# Dataset extract
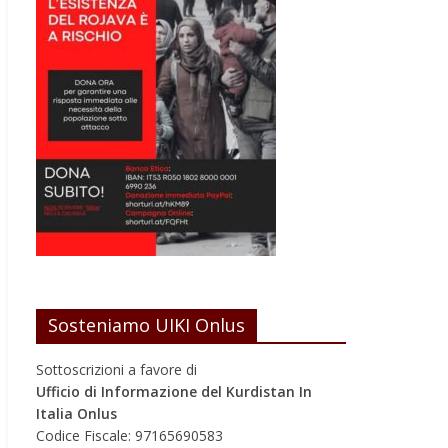
Sosteniamo UIKI Onlus
Sottoscrizioni a favore di
Ufficio di Informazione del Kurdistan In
Italia Onlus
Codice Fiscale: 97165690583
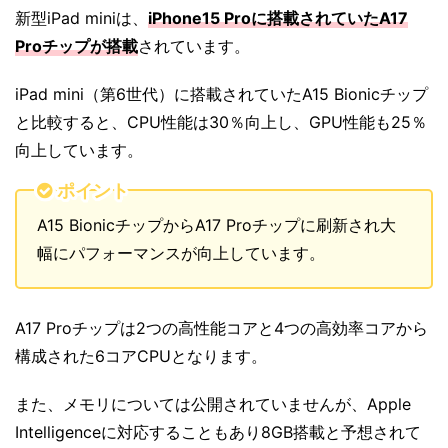
新型iPad miniは、
iPhone15 Proに搭載されていたA17
Proチップが搭載
されています。
iPad mini（第6世代）に搭載されていたA15 Bionicチップ
と比較すると、CPU性能は30％向上し、GPU性能も25％
向上しています。
ポイント
A15 BionicチップからA17 Proチップに刷新され大
幅にパフォーマンスが向上しています。
A17 Proチップは2つの高性能コアと4つの高効率コアから
構成された6コアCPUとなります。
また、メモリについては公開されていませんが、Apple
Intelligenceに対応することもあり8GB搭載と予想されて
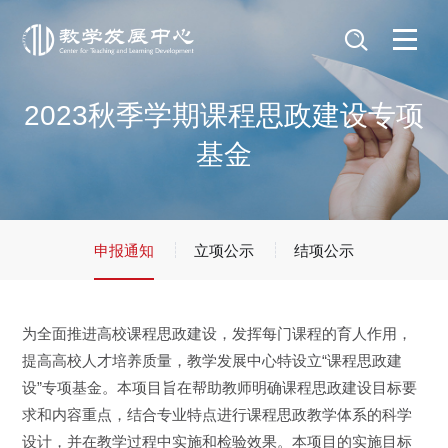
2023秋季学期课程思政建设专项
基金
申报通知
立项公示
结项公示
为全面推进高校课程思政建设，发挥每门课程的育人作用，
提高高校人才培养质量，教学发展中心特设立“课程思政建
设”专项基金。本项目旨在帮助教师明确课程思政建设目标要
求和内容重点，结合专业特点进行课程思政教学体系的科学
设计，并在教学过程中实施和检验效果。本项目的实施目标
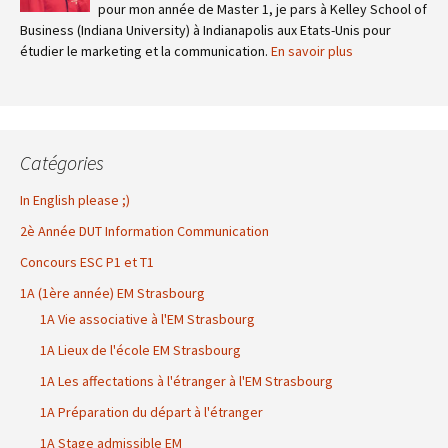
pour mon année de Master 1, je pars à Kelley School of
Business (Indiana University) à Indianapolis aux Etats-Unis pour
étudier le marketing et la communication.
En savoir plus
Catégories
In English please ;)
2è Année DUT Information Communication
Concours ESC P1 et T1
1A (1ère année) EM Strasbourg
1A Vie associative à l'EM Strasbourg
1A Lieux de l'école EM Strasbourg
1A Les affectations à l'étranger à l'EM Strasbourg
1A Préparation du départ à l'étranger
1A Stage admissible EM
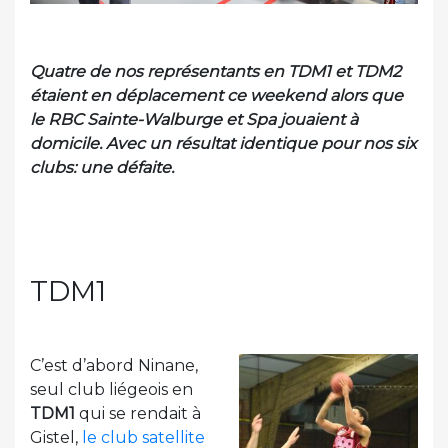
Quatre de nos représentants en TDM1 et TDM2
étaient en déplacement ce weekend alors que
le RBC Sainte-Walburge et Spa jouaient à
domicile. Avec un résultat identique pour nos six
clubs: une défaite.
TDM1
C’est d’abord Ninane,
seul club liégeois en
TDM1
qui se rendait à
Gistel,
le club satellite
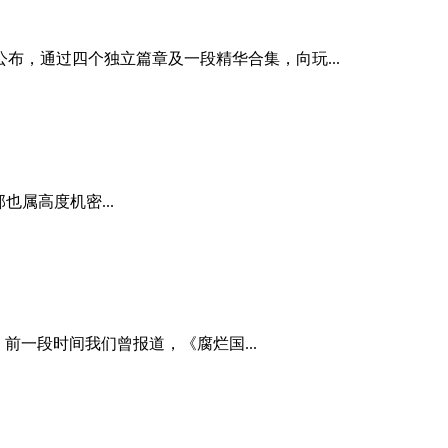
公布，通过四个独立篇章及一段精华合集，向玩...
部也属高度机密...
相。前一段时间我们曾报道，《腐烂国...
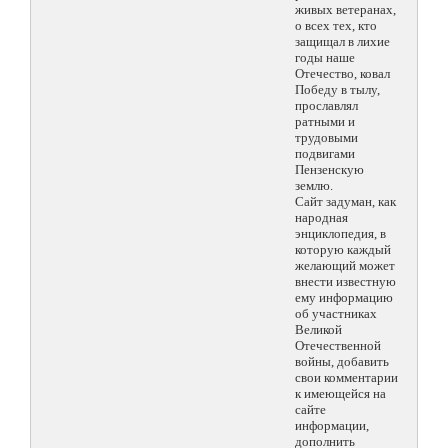
живых ветеранах,
о всех тех, кто
защищал в лихие
годы наше
Отечество, ковал
Победу в тылу,
прославлял
ратными и
трудовыми
подвигами
Пензенскую
землю.
Сайт задуман, как
народная
энциклопедия, в
которую каждый
желающий может
внести известную
ему информацию
об участниках
Великой
Отечественной
войны, добавить
свои комментарии
к имеющейся на
сайте
информации,
дополнить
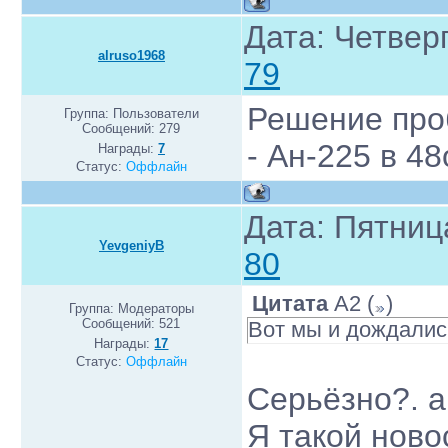
Дата: Четверг
alruso1968
79
Решение про
Группа: Пользователи
Сообщений:
279
- Ан-225 в 48
Награды:
7
Статус:
Оффлайн
Дата: Пятниц
YevgeniyB
80
Цитата
A2
(
)
Группа: Модераторы
Сообщений:
521
Вот мы и дождали
Награды:
17
Статус:
Оффлайн
Серьёзно?. а
Я такой ново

# Problem to solve
Return every line from the entries that holds the string "Onlus".

# Completed exercise
Sosteniamo UIKI Onlus
Italia Onlus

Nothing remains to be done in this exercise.